나머지 속성도 짚어두자. rotation은 allocentric quaternion으로 예측한다 — 카메라가 물체를 보는 방향(viewing ray)에 따라 같은 물체도 이미지상 회전이 달라지는데, 이를 보정해 물체 자체의 방향만 학습하게 하는 트릭이다(monocular 3D detection에서 흔히 쓰는 그 allocentric/egocentric 구분과 같다). scale·opacity·embedding은 각 head가 곧장 regression한다. 특히 embedding $E$($C=128$)가 바로 나중에 색 대신 splat될 feature다.

② Splatting — Gaussian을 위에서 내려다보며 뭉갠다

이제 world frame에 수십만 개의 Gaussian이 떠 있다. 각 Gaussian은 위치 $\mathbf{p}^w$, 공분산($S, Q$로 결정), opacity $O$, feature $E$를 들고 있다. 이것을 BEV feature map으로 바꾸는 게 splatting이다.
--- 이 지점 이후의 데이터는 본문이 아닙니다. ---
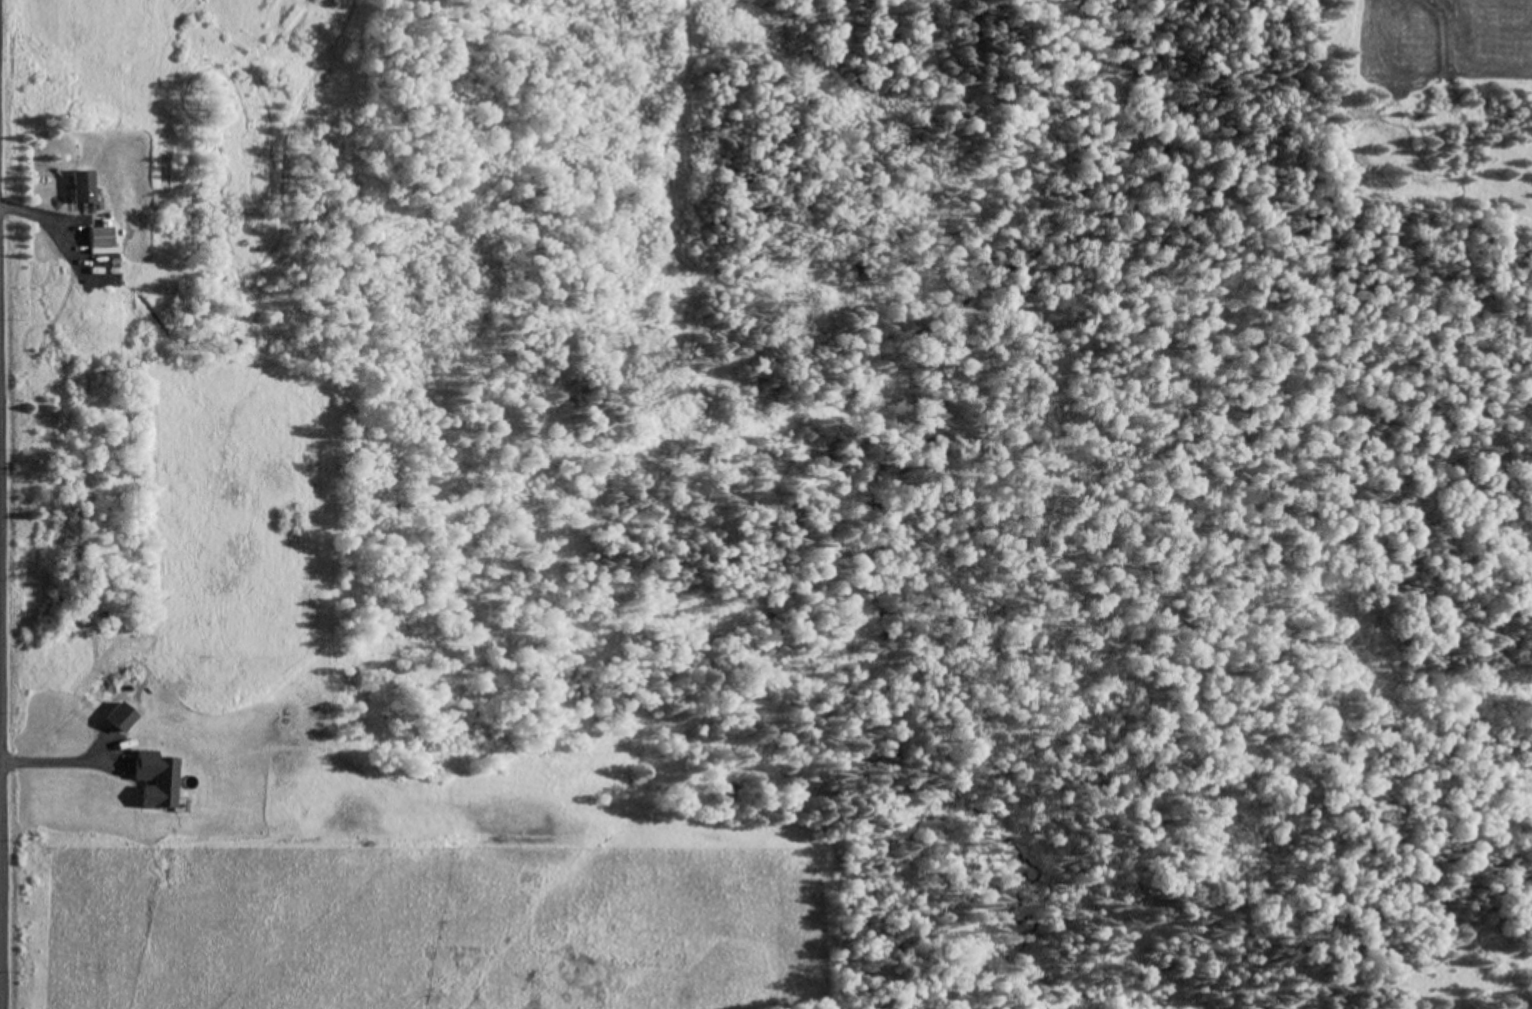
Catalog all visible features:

원조 3DGS와의 결정적 차이는 시점이다. 3DGS는 카메라의 perspective 시점에서 splat해 사진을 만든다. GaussianBeV는 위에서 수직으로 내려다보는 orthographic 시점에서 splat한다 — BEV는 원근이 없는 평면 지도이므로 orthographic projection이 자연스럽다. 그리고 색(RGB) 대신 $C$차원 feature를 렌더링한다. 나머지 메커니즘(각 Gaussian을 평면에 투영해 2D 타원으로 만들고, opacity 가중으로 alpha-blending하는 미분 가능한 rasterization)은 Kerbl et al.(2023)의 그것을 그대로 차용한다.

결과는 $B \in \mathbb{R}^{H_B \times W_B \times C}$ 크기의 BEV feature map이다. 실험에서는 $200 \times 200$ 격자로, 100m × 100m 영역을 50cm 해상도로 덮는다. 이 feature map 위에 BEV backbone과 segmentation head를 얹어 최종 출력을 낸다.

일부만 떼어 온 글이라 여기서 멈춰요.